As more people want air conditioning in homes heated by hydronic or steam heat, we are seeing more ductless mini-split systems. Basically mini-split systems transfer heat / cool through the same refrigerant cycle as a conventional heat pump. The advantage is that each room or area has its own “mini” air handler and thermostat. This allows the homeowner to individually control the thermostat for that zone. Mini-Split systems also are more efficient and ensure less energy loss because the conditioned air is not traveling long distances through duct work. Also unused or underserved areas of the home can be eliminated or turned off. Mini-Split systems have an inverter driven compressor that allows the system to adjust capacity and operated down to 30% of their full rated capacity saving a considerable amount of energy and cost to the homeowner. A ductless heat pump’s indoor units are connected to the outdoor unit by conduits that contain the refrigerant tubing, electrical wiring, and condensate drain tubing. The conduits go through the home’s exterior wall. While most mini-split installations feature wall-mounted or ceiling-mounted air handlers, an alternative option that most manufacturers offer for homeowners who do not want to see the heads is a ducted mini-split that employ short runs of ductwork to one or multiple rooms. Also self contained air handlers that are ceiling or wall mounted that have exposed grills. This eliminates the large air handling units that some find unsightly. Inspecting these units is different in some ways to inspecting a conventional heat pump. Like any other heat pump, you should be looking at the age of the unit, proper leveling, adequate electrical supply, proper startup and cycling, leaks, & compressor noise.

----

Required tasks:
• 1. In the passage on mini-split systems, down to what share of full rated capacity can the inverter-driven compressor operate?
• 2. Copy out everything in the rows below from the line containing "genus: Trifolium" down to the line containing "genus: Menyanthes", with both of those lines included.

----

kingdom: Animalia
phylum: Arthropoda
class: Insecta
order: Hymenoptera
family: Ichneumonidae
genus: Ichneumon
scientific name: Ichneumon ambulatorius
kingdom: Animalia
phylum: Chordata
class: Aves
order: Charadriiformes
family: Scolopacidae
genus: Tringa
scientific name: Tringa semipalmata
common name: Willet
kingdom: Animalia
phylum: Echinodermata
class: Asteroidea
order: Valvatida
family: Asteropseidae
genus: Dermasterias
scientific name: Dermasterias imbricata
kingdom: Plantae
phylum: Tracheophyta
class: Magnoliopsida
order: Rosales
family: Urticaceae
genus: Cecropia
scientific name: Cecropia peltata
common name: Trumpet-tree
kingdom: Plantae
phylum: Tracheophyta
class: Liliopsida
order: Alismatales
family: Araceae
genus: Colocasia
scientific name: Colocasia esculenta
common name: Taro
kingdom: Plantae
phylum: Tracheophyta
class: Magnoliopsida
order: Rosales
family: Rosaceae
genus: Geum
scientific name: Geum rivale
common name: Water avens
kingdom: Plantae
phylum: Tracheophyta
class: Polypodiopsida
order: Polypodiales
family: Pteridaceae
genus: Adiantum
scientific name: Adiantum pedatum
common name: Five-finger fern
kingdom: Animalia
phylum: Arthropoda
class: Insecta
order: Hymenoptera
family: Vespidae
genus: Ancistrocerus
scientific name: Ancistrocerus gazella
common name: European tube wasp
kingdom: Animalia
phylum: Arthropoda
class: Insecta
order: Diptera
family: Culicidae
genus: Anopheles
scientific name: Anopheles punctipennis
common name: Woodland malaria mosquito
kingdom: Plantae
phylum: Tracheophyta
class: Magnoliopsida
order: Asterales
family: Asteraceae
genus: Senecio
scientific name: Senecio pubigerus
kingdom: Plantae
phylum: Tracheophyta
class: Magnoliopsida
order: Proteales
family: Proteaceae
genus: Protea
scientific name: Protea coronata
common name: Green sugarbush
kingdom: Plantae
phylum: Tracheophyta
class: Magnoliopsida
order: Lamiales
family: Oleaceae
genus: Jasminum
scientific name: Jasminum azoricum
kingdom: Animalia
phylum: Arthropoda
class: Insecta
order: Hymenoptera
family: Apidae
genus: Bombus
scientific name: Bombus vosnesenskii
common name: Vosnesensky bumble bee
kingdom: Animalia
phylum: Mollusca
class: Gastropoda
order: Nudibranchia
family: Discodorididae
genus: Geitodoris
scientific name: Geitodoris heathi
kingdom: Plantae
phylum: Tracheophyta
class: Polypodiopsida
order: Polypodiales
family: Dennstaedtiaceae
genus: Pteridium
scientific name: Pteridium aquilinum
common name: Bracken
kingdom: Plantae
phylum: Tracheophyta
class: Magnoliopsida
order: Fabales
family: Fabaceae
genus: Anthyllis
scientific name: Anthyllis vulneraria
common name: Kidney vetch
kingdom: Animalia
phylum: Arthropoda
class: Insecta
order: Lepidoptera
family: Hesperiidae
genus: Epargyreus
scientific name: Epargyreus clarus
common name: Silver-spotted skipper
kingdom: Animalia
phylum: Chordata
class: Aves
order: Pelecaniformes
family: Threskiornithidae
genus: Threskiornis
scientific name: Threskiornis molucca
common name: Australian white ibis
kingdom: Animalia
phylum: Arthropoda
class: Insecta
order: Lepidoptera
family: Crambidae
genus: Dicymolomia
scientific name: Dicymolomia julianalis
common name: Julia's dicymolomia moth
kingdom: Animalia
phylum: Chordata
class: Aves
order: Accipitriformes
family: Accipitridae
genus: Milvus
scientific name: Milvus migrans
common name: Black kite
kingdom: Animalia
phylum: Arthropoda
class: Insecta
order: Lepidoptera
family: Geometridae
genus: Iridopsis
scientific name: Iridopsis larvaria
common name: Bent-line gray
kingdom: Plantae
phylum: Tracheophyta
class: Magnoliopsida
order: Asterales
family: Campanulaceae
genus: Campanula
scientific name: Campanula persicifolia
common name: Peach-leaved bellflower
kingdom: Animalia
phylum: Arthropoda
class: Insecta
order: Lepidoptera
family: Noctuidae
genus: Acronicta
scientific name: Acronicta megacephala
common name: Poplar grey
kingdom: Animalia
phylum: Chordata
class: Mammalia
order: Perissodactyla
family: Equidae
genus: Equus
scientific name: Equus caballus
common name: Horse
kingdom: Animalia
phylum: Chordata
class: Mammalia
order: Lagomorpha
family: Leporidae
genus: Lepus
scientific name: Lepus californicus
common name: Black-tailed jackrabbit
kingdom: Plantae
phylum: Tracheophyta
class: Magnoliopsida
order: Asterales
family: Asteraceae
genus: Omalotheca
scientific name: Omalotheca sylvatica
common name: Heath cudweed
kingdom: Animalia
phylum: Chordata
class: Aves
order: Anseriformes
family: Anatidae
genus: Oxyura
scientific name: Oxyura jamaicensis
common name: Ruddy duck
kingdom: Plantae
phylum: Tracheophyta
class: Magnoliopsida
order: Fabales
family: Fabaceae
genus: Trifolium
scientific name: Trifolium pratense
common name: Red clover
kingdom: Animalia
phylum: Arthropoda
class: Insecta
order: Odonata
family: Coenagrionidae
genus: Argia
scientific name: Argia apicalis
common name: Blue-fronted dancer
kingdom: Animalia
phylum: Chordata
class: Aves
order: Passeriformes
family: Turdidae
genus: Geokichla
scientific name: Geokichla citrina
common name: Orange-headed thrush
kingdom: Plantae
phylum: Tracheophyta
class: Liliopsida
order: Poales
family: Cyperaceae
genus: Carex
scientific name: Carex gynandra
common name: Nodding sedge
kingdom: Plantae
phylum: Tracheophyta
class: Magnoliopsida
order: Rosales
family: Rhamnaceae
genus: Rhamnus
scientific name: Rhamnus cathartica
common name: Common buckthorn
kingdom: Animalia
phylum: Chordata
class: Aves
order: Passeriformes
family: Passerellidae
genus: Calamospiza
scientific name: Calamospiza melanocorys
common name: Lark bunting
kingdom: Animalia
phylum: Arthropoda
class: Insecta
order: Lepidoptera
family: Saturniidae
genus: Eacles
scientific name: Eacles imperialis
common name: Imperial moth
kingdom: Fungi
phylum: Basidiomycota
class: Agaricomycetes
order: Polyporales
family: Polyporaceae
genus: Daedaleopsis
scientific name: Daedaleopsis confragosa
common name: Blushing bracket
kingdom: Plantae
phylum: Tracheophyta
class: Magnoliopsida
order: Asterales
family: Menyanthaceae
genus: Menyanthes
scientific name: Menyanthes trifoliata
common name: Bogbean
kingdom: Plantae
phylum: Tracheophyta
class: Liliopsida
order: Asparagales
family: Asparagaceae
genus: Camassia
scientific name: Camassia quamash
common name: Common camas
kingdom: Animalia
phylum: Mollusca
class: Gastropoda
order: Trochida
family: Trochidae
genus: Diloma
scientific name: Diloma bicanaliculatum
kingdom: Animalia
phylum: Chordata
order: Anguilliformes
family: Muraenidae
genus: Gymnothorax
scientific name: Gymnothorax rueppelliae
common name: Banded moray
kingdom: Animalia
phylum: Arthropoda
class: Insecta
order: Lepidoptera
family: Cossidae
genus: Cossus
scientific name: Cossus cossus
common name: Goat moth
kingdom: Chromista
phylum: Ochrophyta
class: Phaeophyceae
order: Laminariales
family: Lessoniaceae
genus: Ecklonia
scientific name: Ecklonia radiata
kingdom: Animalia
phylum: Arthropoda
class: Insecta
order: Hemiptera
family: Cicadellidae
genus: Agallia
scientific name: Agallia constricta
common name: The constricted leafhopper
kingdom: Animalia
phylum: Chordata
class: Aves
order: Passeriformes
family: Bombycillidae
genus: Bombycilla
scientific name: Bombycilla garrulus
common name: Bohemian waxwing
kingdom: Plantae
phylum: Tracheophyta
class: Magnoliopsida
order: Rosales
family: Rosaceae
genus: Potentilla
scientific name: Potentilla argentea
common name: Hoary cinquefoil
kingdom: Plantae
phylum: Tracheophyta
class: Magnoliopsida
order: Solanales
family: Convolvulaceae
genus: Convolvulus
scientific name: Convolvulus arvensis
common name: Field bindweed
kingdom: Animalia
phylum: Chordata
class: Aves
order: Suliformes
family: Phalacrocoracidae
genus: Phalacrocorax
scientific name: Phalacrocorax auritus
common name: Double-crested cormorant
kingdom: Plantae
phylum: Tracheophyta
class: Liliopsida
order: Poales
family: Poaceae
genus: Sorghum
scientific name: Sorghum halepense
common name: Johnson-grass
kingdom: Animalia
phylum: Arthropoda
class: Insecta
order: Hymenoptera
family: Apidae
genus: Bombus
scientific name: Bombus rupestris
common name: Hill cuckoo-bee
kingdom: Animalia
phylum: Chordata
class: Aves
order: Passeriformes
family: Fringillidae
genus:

----

Task-by-task outputs:
• 1. Down to 30% of full rated capacity.

• 2.
genus: Trifolium
scientific name: Trifolium pratense
common name: Red clover
kingdom: Animalia
phylum: Arthropoda
class: Insecta
order: Odonata
family: Coenagrionidae
genus: Argia
scientific name: Argia apicalis
common name: Blue-fronted dancer
kingdom: Animalia
phylum: Chordata
class: Aves
order: Passeriformes
family: Turdidae
genus: Geokichla
scientific name: Geokichla citrina
common name: Orange-headed thrush
kingdom: Plantae
phylum: Tracheophyta
class: Liliopsida
order: Poales
family: Cyperaceae
genus: Carex
scientific name: Carex gynandra
common name: Nodding sedge
kingdom: Plantae
phylum: Tracheophyta
class: Magnoliopsida
order: Rosales
family: Rhamnaceae
genus: Rhamnus
scientific name: Rhamnus cathartica
common name: Common buckthorn
kingdom: Animalia
phylum: Chordata
class: Aves
order: Passeriformes
family: Passerellidae
genus: Calamospiza
scientific name: Calamospiza melanocorys
common name: Lark bunting
kingdom: Animalia
phylum: Arthropoda
class: Insecta
order: Lepidoptera
family: Saturniidae
genus: Eacles
scientific name: Eacles imperialis
common name: Imperial moth
kingdom: Fungi
phylum: Basidiomycota
class: Agaricomycetes
order: Polyporales
family: Polyporaceae
genus: Daedaleopsis
scientific name: Daedaleopsis confragosa
common name: Blushing bracket
kingdom: Plantae
phylum: Tracheophyta
class: Magnoliopsida
order: Asterales
family: Menyanthaceae
genus: Menyanthes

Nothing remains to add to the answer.